At the beginning of the proposed algorithm, variable nodes are initialized. In particular, a set of candidate classes for each named entity column, including a subject column, is sorted by an overall score obtained via our methods described above. A candidate class with the highest overall score is assigned to “semantic type”, and its score is assigned to “score”. “coherence” is zero by default, and “change” is True for all variable nodes. Further, we try to find such a combination of variable nodes where their “coherence” is non-zero (if possible), but their “score” is also taken into account. In this case, variable nodes are iteratively updated with the next candidate classes from a set. Ultimately, a class from a set of candidates with the highest “coherence” and “score” is determined to be the most suitable (relevant) class and is assigned to a current target column as a final semantic annotation.
Next, we try to automatically find the most suitable (relevant) datatype from the XML Schema [
73] for each literal column based on information about already recognized literal NER classes.
Table 4 shows the mappings between literal NER classes and the corresponding XML Schema datatypes. Thus, a relevant datatype is determined based on the total number of literal NER classes defined for each cell in a target column.
Stage 6. Columns-property annotation. At this stage, properties from a target knowledge graph are used as relationships between a subject column and other named entities or literal columns to define the general semantic meaning of a source table.
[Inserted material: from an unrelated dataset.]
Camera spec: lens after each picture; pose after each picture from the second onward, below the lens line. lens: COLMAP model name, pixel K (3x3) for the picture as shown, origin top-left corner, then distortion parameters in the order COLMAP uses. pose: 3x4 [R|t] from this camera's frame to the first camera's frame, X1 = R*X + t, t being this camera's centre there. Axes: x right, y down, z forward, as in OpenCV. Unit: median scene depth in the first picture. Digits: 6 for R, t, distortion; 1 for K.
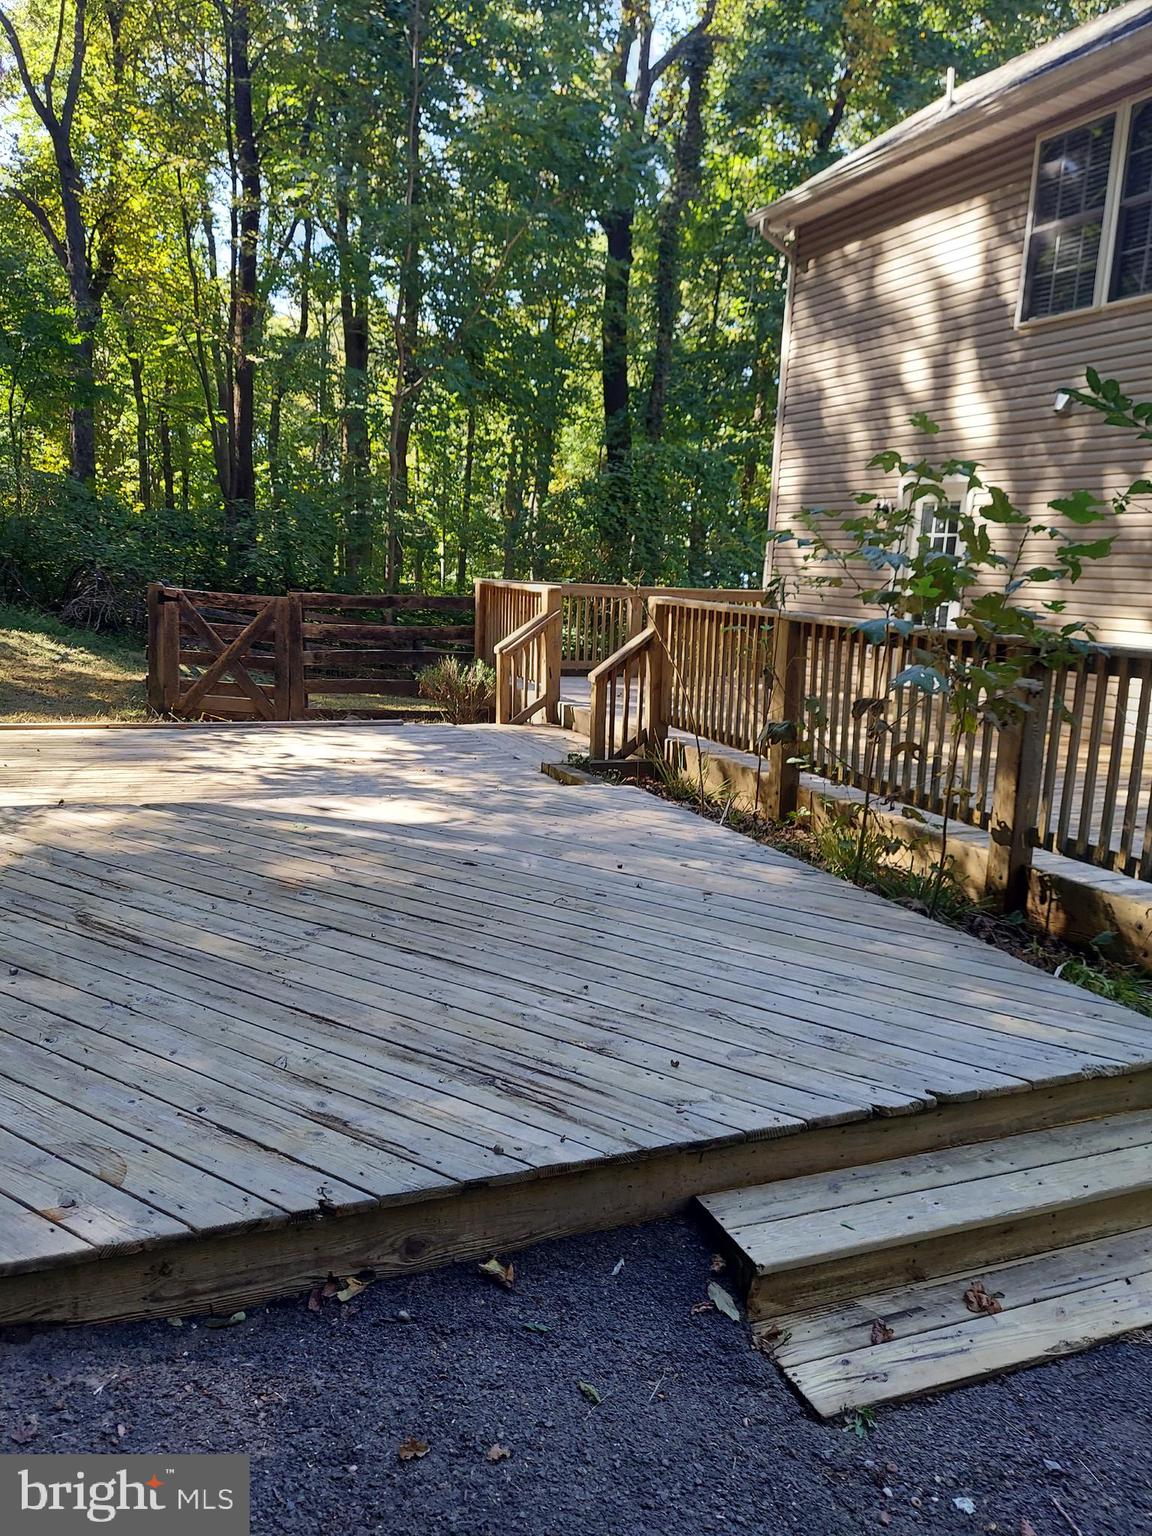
lens RADIAL K [[1111.7, 0, 584.9], [0, 1111.7, 780.6], [0, 0, 1]] dist [0.091407, -0.102321]
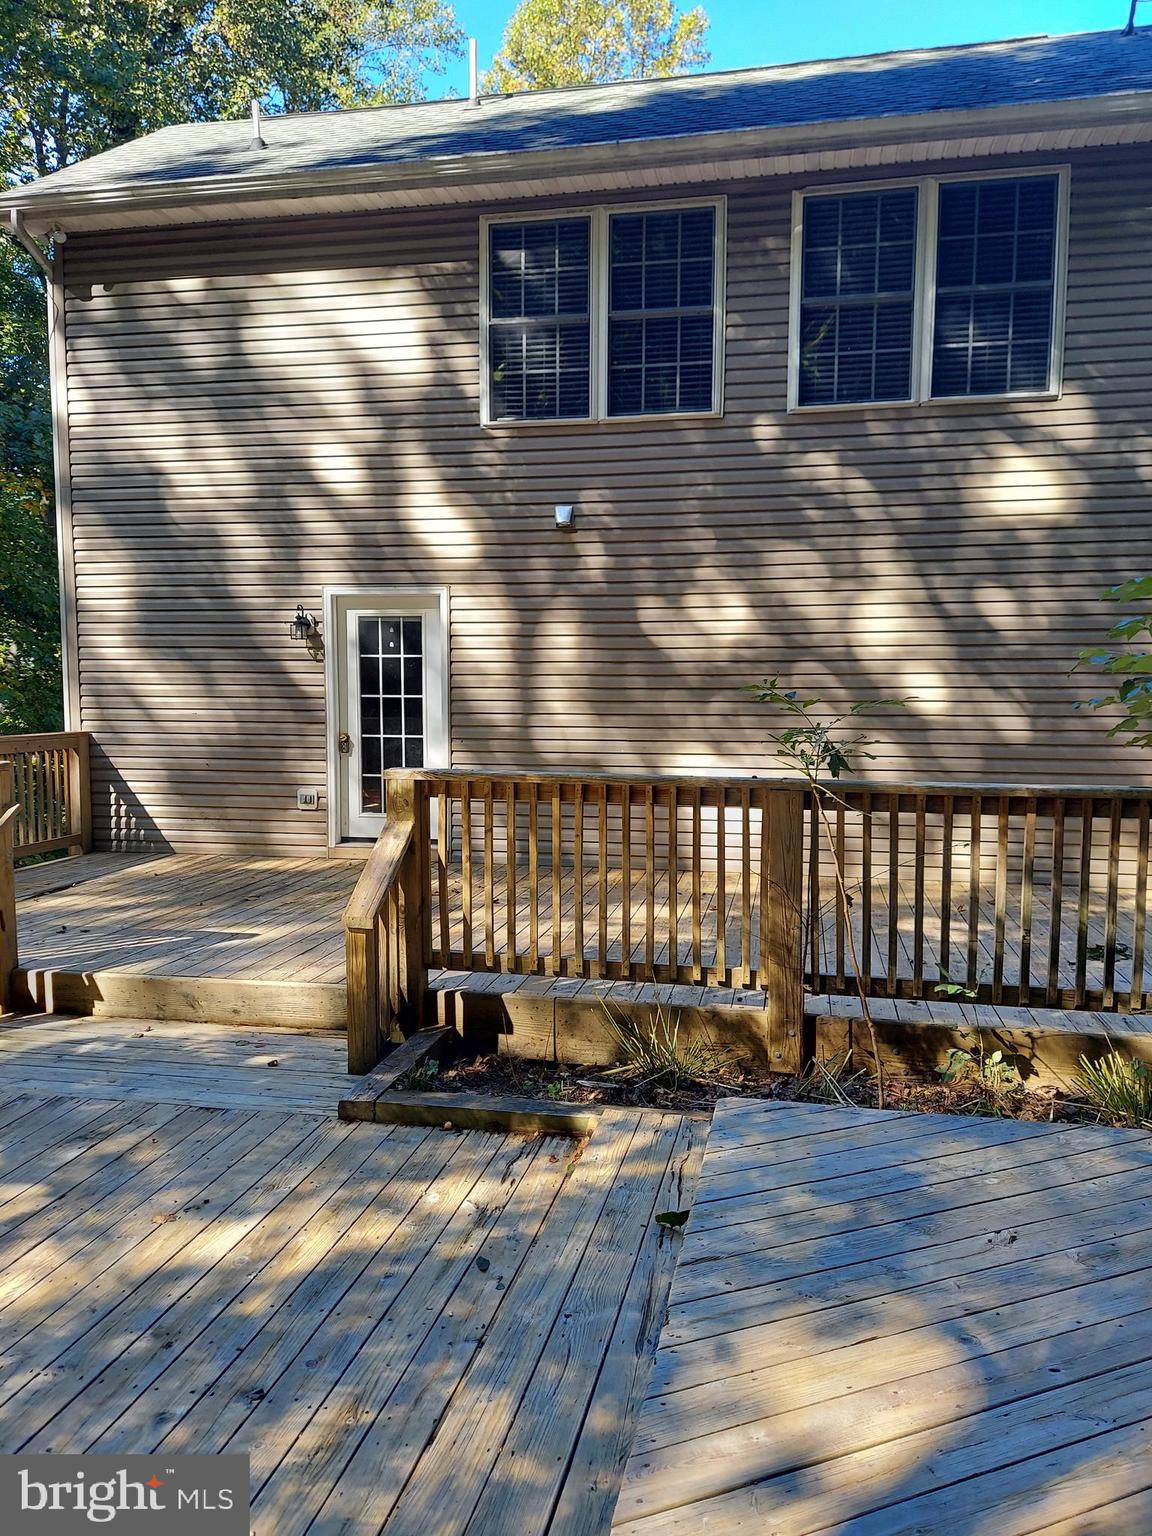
lens RADIAL K [[1114.3, 0, 584.1], [0, 1114.3, 770.7], [0, 0, 1]] dist [0.089897, -0.094612]
pose [[0.571549, -0.106398, 0.813641, -0.325991], [0.182405, 0.983223, 0.000441, -0.125689], [-0.800037, 0.148160, 0.581368, 0.482536]]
A set of candidate properties for each pair of such columns is formed using a search for relationships between relevant classes and datatypes that were determined. The DBpedia SPARQL Endpoint service is also used for this. The baseline solution, called the majority voting method, is proposed. This method employs the same principle as the method from Stage 5. A property with the highest normalized frequency value is determined as the best match and assigned to target pair columns.
The result of the semantic interpretation of a source table (see Stage 4–6) is a set of annotated tabular data that can be used for further high-level machine processing. In particular, new specific entities (facts) can be extracted from annotated tables.
Stage 7. Entity extraction. At the last stage, a row-to-fact extraction is carried out based on defined annotations for columns and relationships between them. This stage is performed only for those cells whose annotations were not defined at Stage 4. A specific entity with a reference (rdf:type) to a relevant class is extracted for each cell of a subject column. This entity is associated with other entities or literals that are extracted from named entities and literal columns in the same row. In this case, a defined property between columns is set as the target relationship for such an association. It should be noted that the entity extraction algorithm uses an already defined ontology schema and does not identify new relationships.
Thus, the RDF triples that contain extracted, specific entities and their properties (facts) are generated at the output. An example of row-to-fact extraction for annotated tabular data with the rating of tennis players “
ATP rankings (singles) as of 20 March 2023” is presented in
Figure 3. The entities extracted in this way can populate a target knowledge graph or ontology schema at the assertion level (ABox level).